▶ [Information shown]:
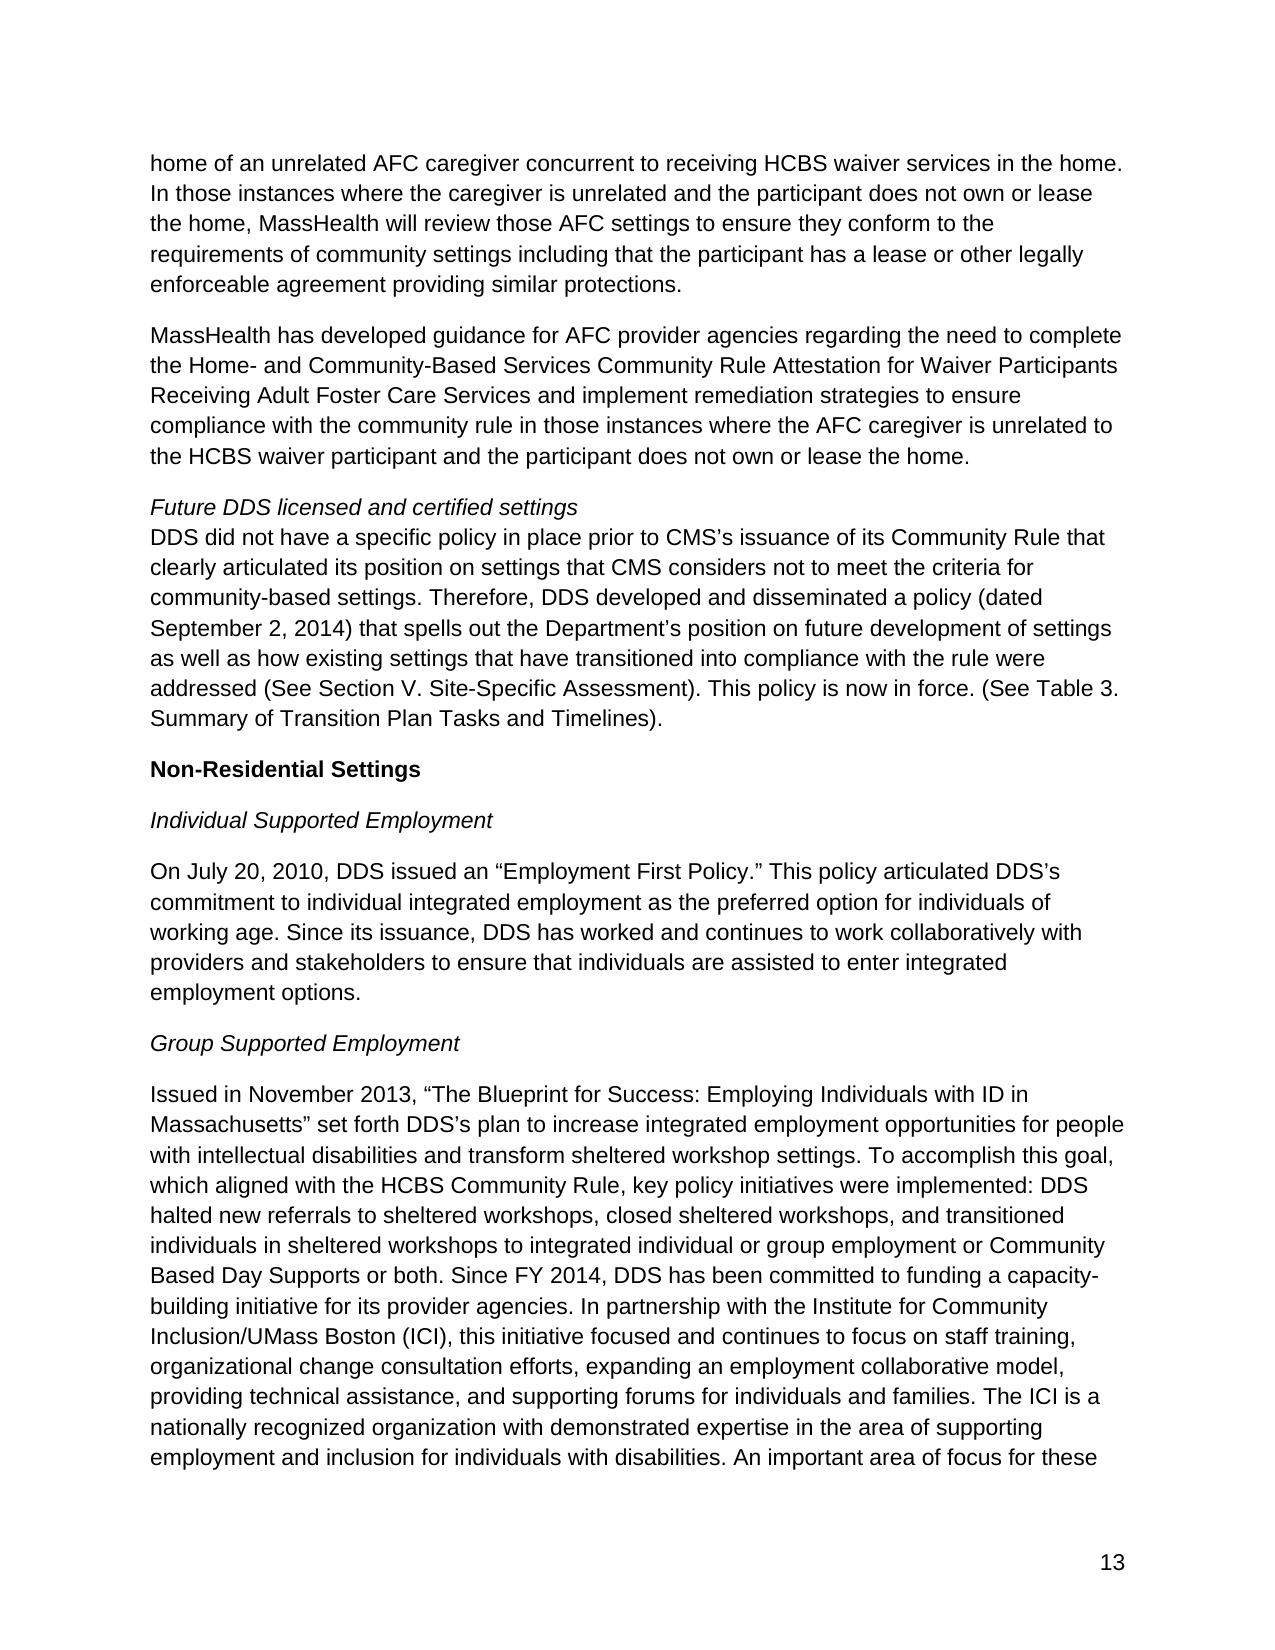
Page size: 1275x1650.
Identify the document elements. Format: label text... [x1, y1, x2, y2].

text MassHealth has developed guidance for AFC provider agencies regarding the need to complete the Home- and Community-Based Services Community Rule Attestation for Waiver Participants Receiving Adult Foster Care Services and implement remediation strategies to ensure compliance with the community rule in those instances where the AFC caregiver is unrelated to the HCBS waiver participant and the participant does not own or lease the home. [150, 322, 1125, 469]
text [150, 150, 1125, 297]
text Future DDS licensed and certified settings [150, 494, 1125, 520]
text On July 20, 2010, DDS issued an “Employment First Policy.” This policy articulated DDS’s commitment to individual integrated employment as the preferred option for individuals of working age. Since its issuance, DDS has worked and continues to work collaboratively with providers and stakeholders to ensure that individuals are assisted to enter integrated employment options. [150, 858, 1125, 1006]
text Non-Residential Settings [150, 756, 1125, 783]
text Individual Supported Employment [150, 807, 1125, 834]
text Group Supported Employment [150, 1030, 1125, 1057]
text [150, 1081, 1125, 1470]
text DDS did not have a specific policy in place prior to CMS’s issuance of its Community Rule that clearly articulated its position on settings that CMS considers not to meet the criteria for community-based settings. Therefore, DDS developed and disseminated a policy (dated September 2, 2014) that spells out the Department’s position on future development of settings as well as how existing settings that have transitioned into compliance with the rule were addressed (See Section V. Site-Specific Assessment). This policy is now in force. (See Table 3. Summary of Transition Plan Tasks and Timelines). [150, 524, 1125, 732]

▶ [Task instructions]: If a line above includes the string "Employment", pick it out.

▶ [Answer for this exercise]:
text On July 20, 2010, DDS issued an “Employment First Policy.” This policy articulated DDS’s commitment to individual integrated employment as the preferred option for individuals of working age. Since its issuance, DDS has worked and continues to work collaboratively with providers and stakeholders to ensure that individuals are assisted to enter integrated employment options. [150, 858, 1125, 1006]
text Individual Supported Employment [150, 807, 1125, 834]
text Group Supported Employment [150, 1030, 1125, 1057]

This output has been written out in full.